== Task directions ==
Quote exactly and only this range of lines in the data below: the line that holds "Which of A, B, C and" to the line that holds "Picture 2: Top row, surface", both included.
-- Opening Marker --
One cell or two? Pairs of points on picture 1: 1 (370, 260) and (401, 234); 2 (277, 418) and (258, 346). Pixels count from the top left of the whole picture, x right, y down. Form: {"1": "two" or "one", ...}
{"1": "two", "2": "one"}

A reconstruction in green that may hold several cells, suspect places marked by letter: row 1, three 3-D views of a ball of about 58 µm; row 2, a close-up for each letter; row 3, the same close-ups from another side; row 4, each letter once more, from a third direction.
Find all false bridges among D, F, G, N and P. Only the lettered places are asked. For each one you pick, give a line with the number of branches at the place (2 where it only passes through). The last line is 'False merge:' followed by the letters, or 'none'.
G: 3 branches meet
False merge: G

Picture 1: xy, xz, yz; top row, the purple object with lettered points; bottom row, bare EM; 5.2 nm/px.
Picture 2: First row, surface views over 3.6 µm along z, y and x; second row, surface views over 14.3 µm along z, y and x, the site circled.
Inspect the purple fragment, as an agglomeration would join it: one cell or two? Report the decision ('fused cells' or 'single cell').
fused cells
-- Closing Marker --
-- Opening Marker --
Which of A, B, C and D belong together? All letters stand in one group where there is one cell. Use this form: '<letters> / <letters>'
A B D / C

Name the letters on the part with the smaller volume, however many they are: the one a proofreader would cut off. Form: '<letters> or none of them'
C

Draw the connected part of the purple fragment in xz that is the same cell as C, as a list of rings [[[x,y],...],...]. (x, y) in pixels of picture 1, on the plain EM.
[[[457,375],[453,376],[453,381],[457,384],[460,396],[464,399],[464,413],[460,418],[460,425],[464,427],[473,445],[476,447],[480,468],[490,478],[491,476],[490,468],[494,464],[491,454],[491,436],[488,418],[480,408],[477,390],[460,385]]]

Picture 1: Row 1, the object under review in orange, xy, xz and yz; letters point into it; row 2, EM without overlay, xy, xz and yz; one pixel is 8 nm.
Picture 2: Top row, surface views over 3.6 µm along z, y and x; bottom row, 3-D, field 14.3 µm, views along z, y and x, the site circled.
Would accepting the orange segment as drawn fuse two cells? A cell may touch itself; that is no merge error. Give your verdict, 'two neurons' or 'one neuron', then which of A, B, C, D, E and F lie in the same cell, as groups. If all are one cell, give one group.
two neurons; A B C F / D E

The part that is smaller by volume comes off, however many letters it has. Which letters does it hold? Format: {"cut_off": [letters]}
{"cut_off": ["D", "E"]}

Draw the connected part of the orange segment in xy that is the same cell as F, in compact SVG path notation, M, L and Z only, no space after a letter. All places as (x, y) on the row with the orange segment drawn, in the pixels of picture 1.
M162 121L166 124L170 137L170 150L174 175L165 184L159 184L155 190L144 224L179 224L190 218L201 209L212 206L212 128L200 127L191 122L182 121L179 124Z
-- Closing Marker --
-- Opening Marker --
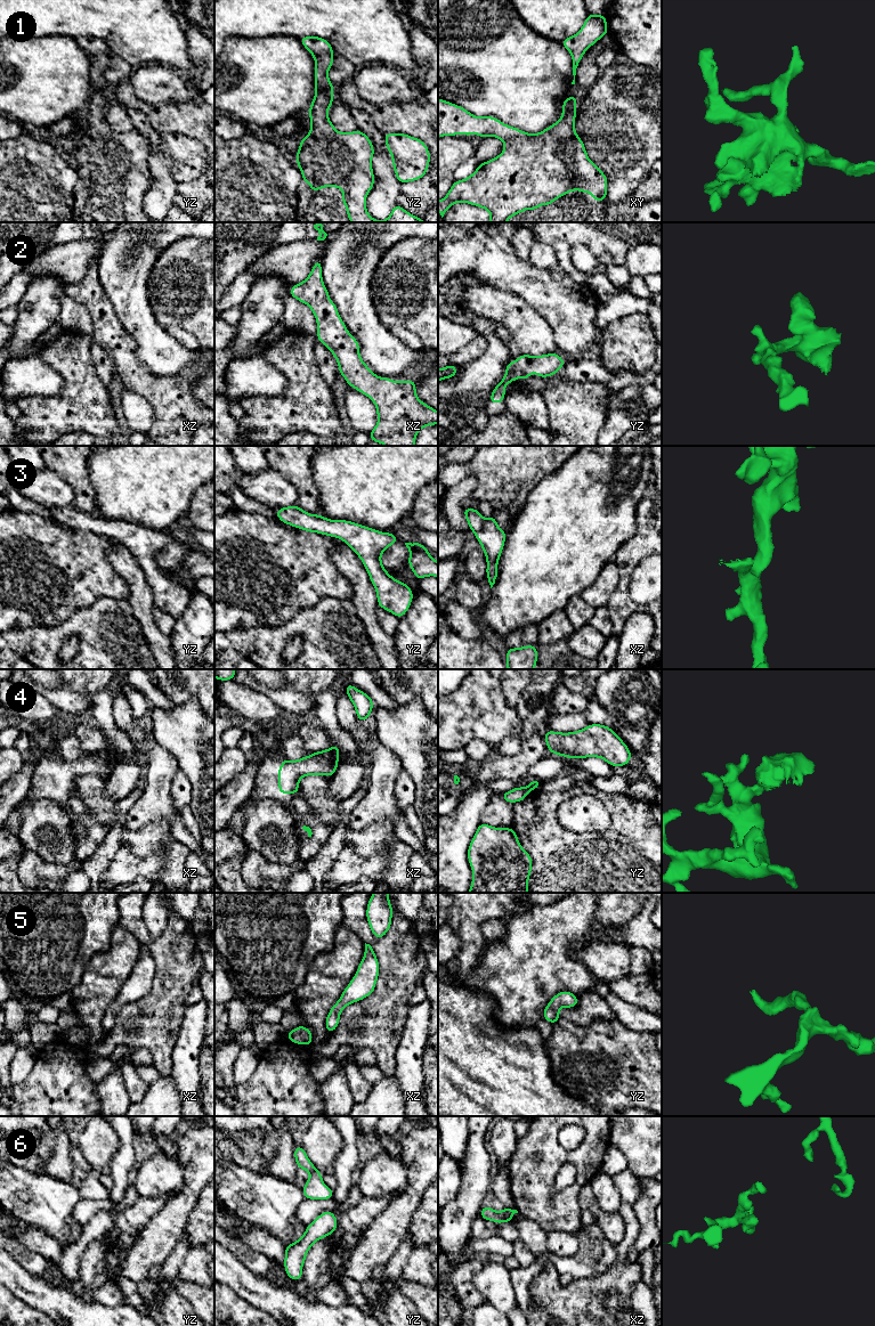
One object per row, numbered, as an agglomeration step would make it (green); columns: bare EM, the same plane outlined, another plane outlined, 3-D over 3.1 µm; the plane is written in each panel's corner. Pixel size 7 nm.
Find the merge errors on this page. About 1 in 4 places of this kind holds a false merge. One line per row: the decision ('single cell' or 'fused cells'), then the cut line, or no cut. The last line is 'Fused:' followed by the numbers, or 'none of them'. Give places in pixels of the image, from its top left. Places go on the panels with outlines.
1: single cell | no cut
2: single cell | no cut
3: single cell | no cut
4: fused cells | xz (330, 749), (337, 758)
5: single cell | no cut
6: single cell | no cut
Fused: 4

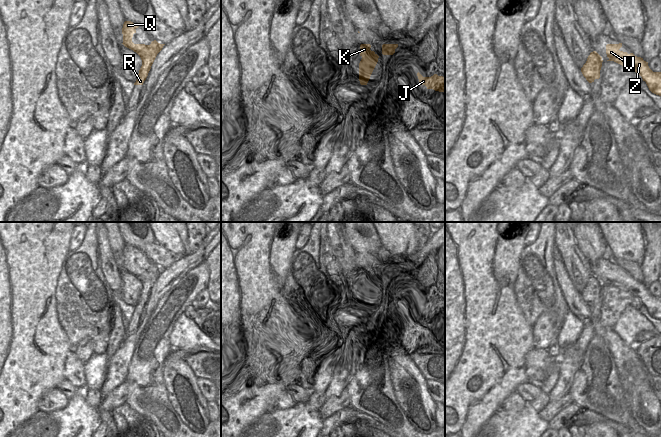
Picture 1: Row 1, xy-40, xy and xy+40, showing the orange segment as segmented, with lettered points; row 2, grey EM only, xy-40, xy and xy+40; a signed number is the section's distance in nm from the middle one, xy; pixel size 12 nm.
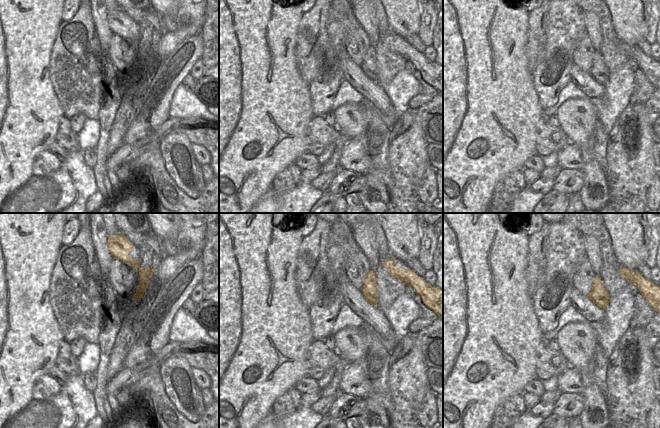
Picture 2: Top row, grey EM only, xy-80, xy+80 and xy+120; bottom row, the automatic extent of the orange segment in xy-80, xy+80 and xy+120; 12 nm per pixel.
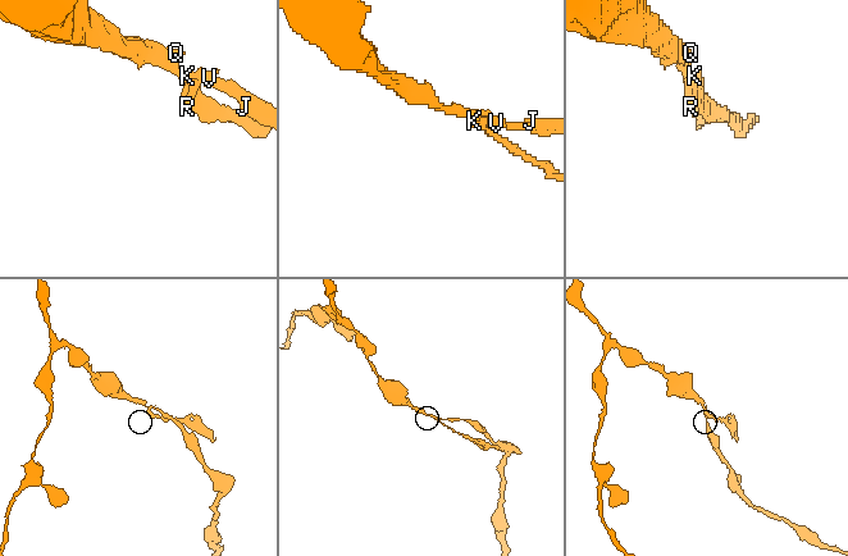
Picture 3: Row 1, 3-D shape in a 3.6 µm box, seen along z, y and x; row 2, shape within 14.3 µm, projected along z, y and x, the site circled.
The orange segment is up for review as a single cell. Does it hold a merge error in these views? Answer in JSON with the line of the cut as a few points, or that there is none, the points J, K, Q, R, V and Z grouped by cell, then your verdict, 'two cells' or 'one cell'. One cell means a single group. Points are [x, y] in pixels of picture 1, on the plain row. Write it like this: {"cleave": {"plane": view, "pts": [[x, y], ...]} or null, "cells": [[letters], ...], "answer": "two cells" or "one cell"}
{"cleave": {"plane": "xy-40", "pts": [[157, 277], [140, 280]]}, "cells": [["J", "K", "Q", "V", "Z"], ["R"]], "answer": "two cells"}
-- Closing Marker --
== Exercise output ==
Which of A, B, C and D belong together? All letters stand in one group where there is one cell. Use this form: '<letters> / <letters>'
A B D / C

Name the letters on the part with the smaller volume, however many they are: the one a proofreader would cut off. Form: '<letters> or none of them'
C

Draw the connected part of the purple fragment in xz that is the same cell as C, as a list of rings [[[x,y],...],...]. (x, y) in pixels of picture 1, on the plain EM.
[[[457,375],[453,376],[453,381],[457,384],[460,396],[464,399],[464,413],[460,418],[460,425],[464,427],[473,445],[476,447],[480,468],[490,478],[491,476],[490,468],[494,464],[491,454],[491,436],[488,418],[480,408],[477,390],[460,385]]]

Picture 1: Row 1, the object under review in orange, xy, xz and yz; letters point into it; row 2, EM without overlay, xy, xz and yz; one pixel is 8 nm.
Picture 2: Top row, surface views over 3.6 µm along z, y and x; bottom row, 3-D, field 14.3 µm, views along z, y and x, the site circled.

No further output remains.